Gazeteci, yazar Aydın BOYSAN 80 yılı aşkın yaşamından anılarla süslediği “Zaman Geçerken Yaşamla İç İçe” başlıklı konuşmasını kendine özgü mizah anlayışıyla süsledi. “Yüzler ve Yürekler”, “İstanbul’un Kuytu Kentleri”, “Nereye Gitti İstanbul” kitaplarının yazım sürecini bizlerle paylaştı.

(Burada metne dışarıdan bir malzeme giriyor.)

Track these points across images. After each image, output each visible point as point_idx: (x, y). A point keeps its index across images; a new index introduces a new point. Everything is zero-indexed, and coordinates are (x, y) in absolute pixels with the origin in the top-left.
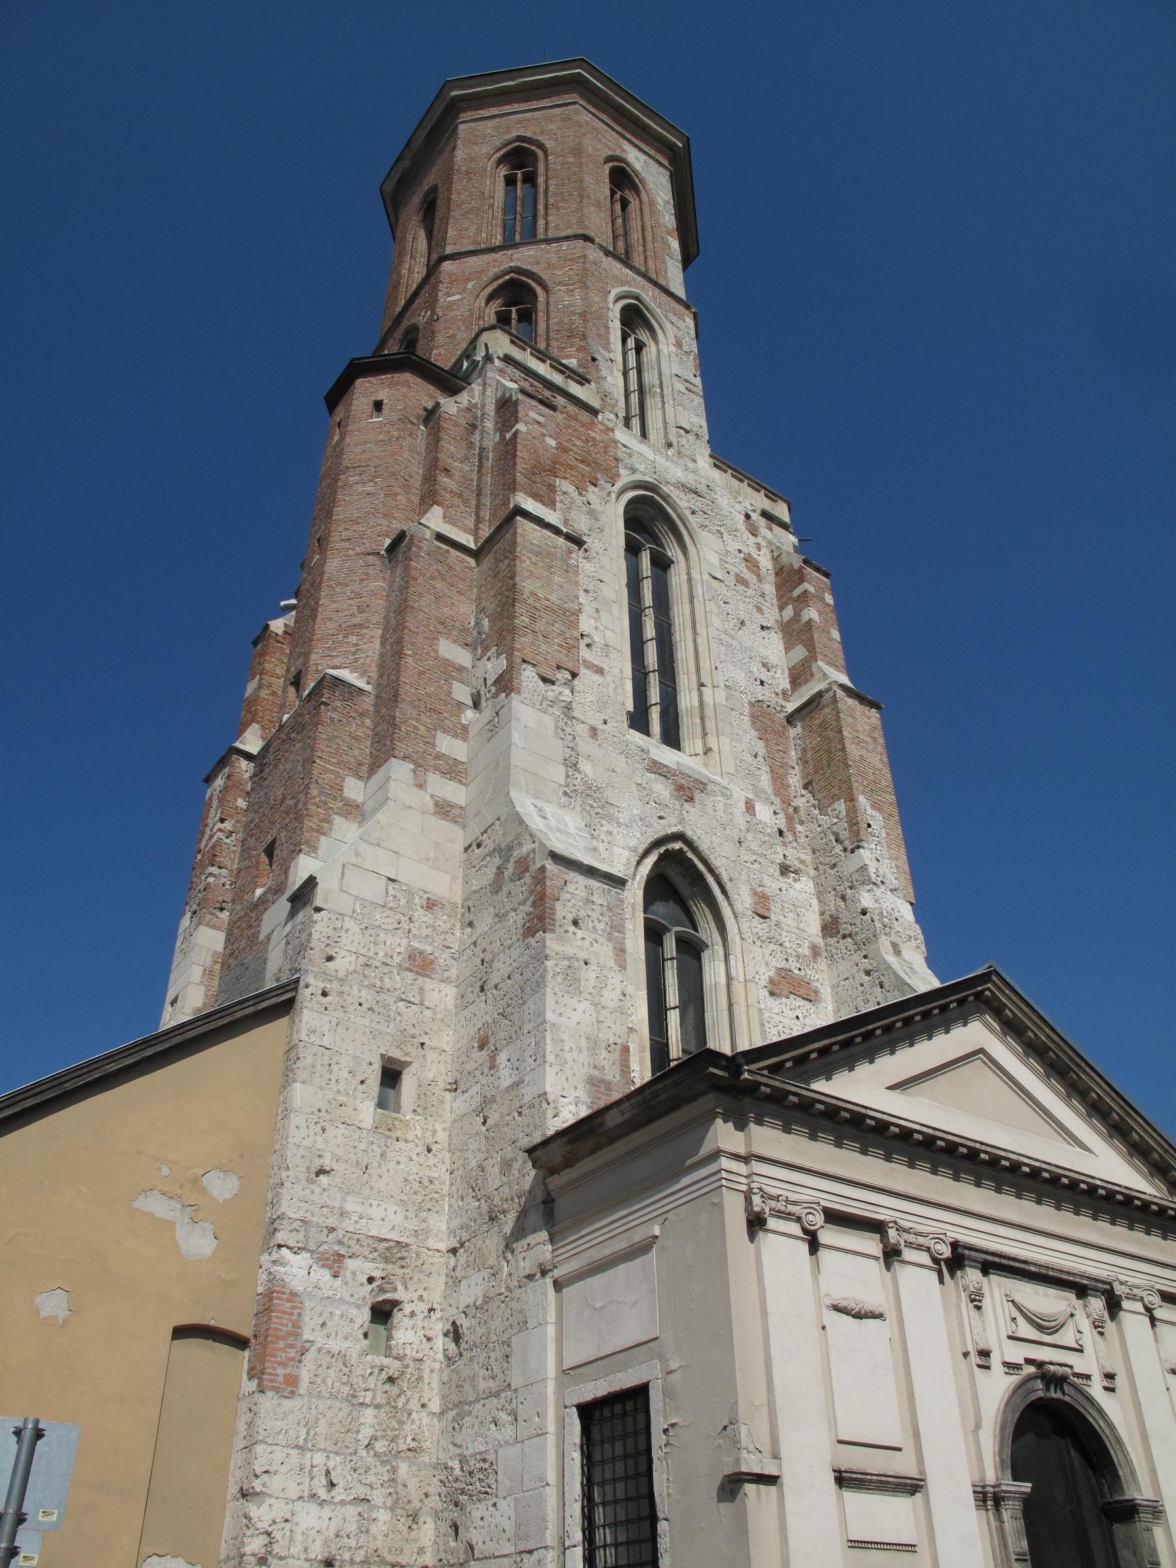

Gazetecilik deneyiminden gelen, biyografi ve öykü çalışmalarıyla bize ışık tutan araştırmacı yazar Mine SÖĞÜT “Büyülü Gerçeklik” konulu sohbetiyle sempozyumumuza renk kattı. “Beş Sevim Apartmanı”, “Kırmızı Zaman” kitaplarıyla gerçek ve düş, hayat ve ölüm, zaman ve mekan kavramları, olay ve kişiler iç içedir; iyi bir yazarsanız bundan iyi bir roman çıkarırsınız diyen Mine SÖĞÜT keyifli sunumuyla bizleri gerçeklikten düş dünyasına taşıdı.

Özel Eyüboğlu Lisesi Türkçe Edebiyat Bölüm Başkanı Nursen GÜNER IMYP’de Uygulanan Anadil Programlarının Özellikleri;
Türkçe-Türk Dili ve Edebiyatı Öğretim Programlarından Farklı Yönler, Uygulamalar ve Bunların Değerlendirilmesi” ile ilgili bilgi paylaşımında bulundu.

Özel Koç Lisesi Türkçe Edebiyat Bölüm Başkanı Sabriye ÖZERDEM “Uluslararası IB’de Anadil Öğretimi” konulu çalışmasını sundu. Yazar Yiğit OKUR “Romanda Bilinçaltı” konulu söyleşisiyle romanlar arasında bizi keyifli bir yolculuğa çıkardı.
“İçimde Bir Yalnızlık”,”Git Kendini Çok Sevdirmeden” kitaplarıyla tanıdığımız Tuna KİREMİTÇİ yeni çıkan kitabı “Yolda Üç Kişi”den de yaptığı çarpıcı alıntılarla “Edebiyat ve Görsellik” konulu söyleşisiyle sempozyumumuza renk kattı.
Yazar Yiğit OKUR, “Hulki Bey ve Arkadaşları”, “Piyano” romanlardan örneklerle bilinçaltının yazarı ve romanını nasıl etkilediği üzerine görüşlerini bizlerle paylaştı.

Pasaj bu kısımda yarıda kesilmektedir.